Lediglich ergänzend ist zu bemerken, dass der Ausspruch einer außerordentlichen Milderung der Strafe nicht möglich war, da eine Anwendung des § 20 VStG nur in Frage kommt, wenn das Verschulden des Beschwerdeführers geringfügig ist und die Folgen der Übertretung unbedeutend sind. Die Schuld des Beschwerdeführers ist aber nur dann geringfügig, wenn das tatbildmäßige Verhalten des Täters hinter dem in der betreffenden Strafdrohung typisierten Unrechts- und Schuldgehalt erheblich zurückbleibt. Dies trifft aber im Beschwerdefall nicht zu, da der Beschwerdeführer den Tatbestand des § 4 Abs. 1 lit a iVm § 15 Abs. 1 lit a Kärntner Ortsbildpflegegesetz 1990 verwirklicht hat.
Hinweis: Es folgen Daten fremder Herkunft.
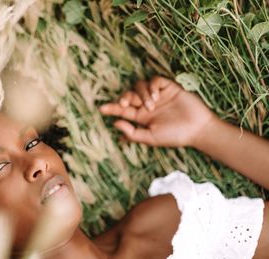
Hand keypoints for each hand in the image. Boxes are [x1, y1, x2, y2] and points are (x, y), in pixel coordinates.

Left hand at [99, 76, 215, 146]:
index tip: (101, 109)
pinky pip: (155, 80)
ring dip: (142, 94)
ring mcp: (157, 95)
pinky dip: (152, 86)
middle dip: (124, 98)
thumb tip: (115, 124)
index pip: (123, 111)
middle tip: (124, 104)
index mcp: (141, 117)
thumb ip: (132, 133)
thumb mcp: (150, 138)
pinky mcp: (168, 87)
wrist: (197, 129)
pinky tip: (156, 96)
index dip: (112, 108)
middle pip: (129, 95)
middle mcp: (147, 105)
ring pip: (140, 86)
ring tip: (151, 106)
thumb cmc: (174, 136)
Für das erkennende Gericht waren Gründe, die eine Reduzierung der Strafe gerechtfertigt hätten, nicht vorzufinden. Aus den dargelegten Erwägungen war daher der Beschwerde kein Erfolg beschieden.
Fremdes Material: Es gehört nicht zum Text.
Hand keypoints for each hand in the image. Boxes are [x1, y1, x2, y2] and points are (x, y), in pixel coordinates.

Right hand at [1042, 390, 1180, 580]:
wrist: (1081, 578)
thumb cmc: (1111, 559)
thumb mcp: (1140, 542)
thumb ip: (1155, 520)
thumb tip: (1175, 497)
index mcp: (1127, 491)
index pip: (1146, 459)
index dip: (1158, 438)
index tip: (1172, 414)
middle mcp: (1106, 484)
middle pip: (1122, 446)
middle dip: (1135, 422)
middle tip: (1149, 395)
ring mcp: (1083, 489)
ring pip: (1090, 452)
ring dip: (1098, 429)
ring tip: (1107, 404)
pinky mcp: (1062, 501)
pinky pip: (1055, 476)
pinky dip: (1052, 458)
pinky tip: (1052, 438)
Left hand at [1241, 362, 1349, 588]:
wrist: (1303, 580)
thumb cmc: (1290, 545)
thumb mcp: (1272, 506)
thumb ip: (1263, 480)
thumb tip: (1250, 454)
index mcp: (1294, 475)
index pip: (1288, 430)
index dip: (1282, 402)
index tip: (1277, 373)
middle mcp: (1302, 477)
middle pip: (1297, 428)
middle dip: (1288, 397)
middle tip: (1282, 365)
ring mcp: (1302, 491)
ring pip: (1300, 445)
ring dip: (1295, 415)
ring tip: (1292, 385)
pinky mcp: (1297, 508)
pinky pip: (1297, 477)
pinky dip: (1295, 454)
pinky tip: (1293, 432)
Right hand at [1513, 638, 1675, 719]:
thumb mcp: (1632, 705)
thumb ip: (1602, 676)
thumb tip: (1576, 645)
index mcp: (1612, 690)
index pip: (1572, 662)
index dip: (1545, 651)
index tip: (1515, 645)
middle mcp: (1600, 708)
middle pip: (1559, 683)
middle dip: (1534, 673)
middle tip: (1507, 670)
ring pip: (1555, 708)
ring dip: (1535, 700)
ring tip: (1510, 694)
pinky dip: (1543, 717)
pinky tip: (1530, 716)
Die Kostenentscheidung stützt sich auf die angeführten Gesetzesstellen.

Der Beschwerdeführer wird abschließend auf die Bestimmung des § 54b Abs. 3 VStG hingewiesen, wonach einem Bestraften, dem aus wirtschaftlichen Gründen die unverzügliche Zahlung der Geldstrafe nicht zuzumuten ist, auf Antrag ein angemessener Aufschub oder eine Teilzahlung zu bewilligen ist. Ein solches Gesuch wäre bei der Bezirkshauptmannschaft Villach-Land, Meister-Friedrich-Straße 4, 9500 Villach, zu stellen.

Kosten:

Gemäß § 52 Abs. 1 VwGVG ist in jedem Erkenntnis des Verwaltungsgerichtes, mit dem ein Straferkenntnis bestätigt wird, auszusprechen, dass der Bestrafte einen Beitrag zu den Kosten des Strafverfahrens zu leisten hat.
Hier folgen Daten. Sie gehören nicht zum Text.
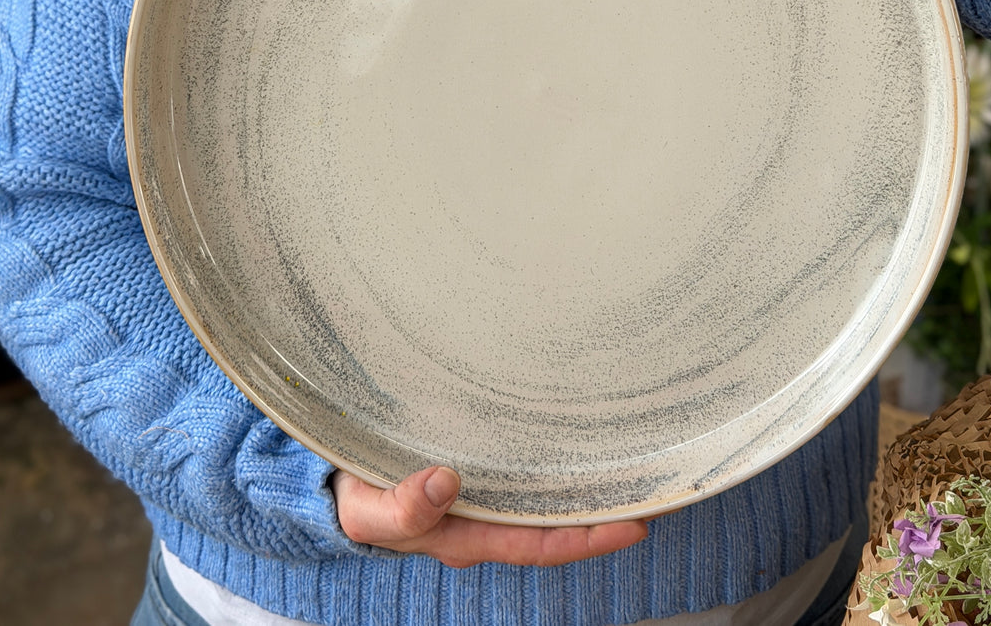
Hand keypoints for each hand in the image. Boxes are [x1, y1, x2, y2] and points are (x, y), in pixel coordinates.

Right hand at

Nach § 52 Abs. 2 VwGVG ist dieser Beitrag für das Beschwerdeverfahren mit 20% der verhängten Strafe, mindestens jedoch mit zehn Euro zu bemessen; bei Freiheitsstrafen ist zur Berechnung der Kosten ein Tag Freiheitsstrafe gleich 100 Euro anzurechnen. Der Kostenbeitrag fließt der Gebietskörperschaft zu, die den Aufwand des Verwaltungsgerichtes zu tragen hat.

Der Ausspruch über den Ersatz der Kosten des Beschwerdeverfahrens stützt sich auf die zitierte Gesetzesstelle und ist eine Folge der Abweisung der Beschwerde.

Unzulässigkeit der ordentlichen Revision:

Die ordentliche Revision ist unzulässig, da keine Rechtsfrage im Sinne des Art. 133 Abs. 4 B-VG zu beurteilen war, der grundsätzliche Bedeutung zukommt. Weder weicht die gegenständliche Entscheidung von der bisherigen Rechtsprechung des Verwaltungsgerichtshofes ab, noch fehlt es an einer Rechtsprechung des Verwaltungsgerichtshofes. Die gegenständlich zu lösenden Rechtsfragen werden in der bisherigen Rechtsprechung des Verwaltungsgerichtshofes auch nicht uneinheitlich beantwortet. Sonstige Hinweise auf eine grundsätzliche Bedeutung der sich gegenständlich ergebenden Rechtsfragen liegen nicht vor.

Aufgrund der gegebenen Sach- und Rechtslage war spruchgemäß zu entscheiden.